Request: Output, exactly as written, the lines of the data below from the one containing "(132, 625) none" to the end.

☆ ☆ ☆

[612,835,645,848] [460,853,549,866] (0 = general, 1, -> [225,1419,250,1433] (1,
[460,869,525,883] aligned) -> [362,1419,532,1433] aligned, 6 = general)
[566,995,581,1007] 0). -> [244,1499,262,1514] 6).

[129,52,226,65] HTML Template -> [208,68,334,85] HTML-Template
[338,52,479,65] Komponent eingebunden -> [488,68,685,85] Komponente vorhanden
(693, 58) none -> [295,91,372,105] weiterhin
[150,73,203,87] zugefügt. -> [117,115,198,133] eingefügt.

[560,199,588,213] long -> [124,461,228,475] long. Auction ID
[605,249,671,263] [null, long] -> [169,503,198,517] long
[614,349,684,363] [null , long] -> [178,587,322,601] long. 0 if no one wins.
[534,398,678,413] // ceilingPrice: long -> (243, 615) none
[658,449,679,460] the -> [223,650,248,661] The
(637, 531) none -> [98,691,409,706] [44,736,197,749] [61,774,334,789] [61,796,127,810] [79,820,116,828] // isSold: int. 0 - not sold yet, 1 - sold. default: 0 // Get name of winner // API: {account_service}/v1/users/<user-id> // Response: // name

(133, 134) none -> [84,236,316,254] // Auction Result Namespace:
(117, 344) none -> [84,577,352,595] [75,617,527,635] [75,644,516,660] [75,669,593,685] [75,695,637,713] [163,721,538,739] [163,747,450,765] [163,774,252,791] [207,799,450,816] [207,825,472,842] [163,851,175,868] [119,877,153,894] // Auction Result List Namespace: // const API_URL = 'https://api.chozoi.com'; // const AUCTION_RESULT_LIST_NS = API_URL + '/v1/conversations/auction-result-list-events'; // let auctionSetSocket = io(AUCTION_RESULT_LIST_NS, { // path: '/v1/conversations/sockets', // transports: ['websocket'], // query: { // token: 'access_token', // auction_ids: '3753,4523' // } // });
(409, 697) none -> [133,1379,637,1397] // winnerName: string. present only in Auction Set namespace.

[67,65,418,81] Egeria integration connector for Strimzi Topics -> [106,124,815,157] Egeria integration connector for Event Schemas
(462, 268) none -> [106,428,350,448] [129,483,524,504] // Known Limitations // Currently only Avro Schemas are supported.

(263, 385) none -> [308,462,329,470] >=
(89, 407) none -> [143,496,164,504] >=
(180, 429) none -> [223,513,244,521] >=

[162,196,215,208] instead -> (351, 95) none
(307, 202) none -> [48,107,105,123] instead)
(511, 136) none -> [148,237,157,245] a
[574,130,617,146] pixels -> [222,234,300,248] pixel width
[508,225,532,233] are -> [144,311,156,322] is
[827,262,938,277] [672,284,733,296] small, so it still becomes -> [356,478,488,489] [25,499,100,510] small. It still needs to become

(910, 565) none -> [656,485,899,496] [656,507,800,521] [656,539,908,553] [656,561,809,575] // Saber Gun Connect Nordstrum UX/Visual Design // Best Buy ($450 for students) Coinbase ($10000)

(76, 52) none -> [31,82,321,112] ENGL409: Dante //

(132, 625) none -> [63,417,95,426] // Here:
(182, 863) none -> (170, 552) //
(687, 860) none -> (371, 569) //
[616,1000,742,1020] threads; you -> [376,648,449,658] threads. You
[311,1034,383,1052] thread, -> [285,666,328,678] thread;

☆ ☆ ☆

Result of the exercise:
(132, 625) none -> [63,417,95,426] // Here:
(182, 863) none -> (170, 552) //
(687, 860) none -> (371, 569) //
[616,1000,742,1020] threads; you -> [376,648,449,658] threads. You
[311,1034,383,1052] thread, -> [285,666,328,678] thread;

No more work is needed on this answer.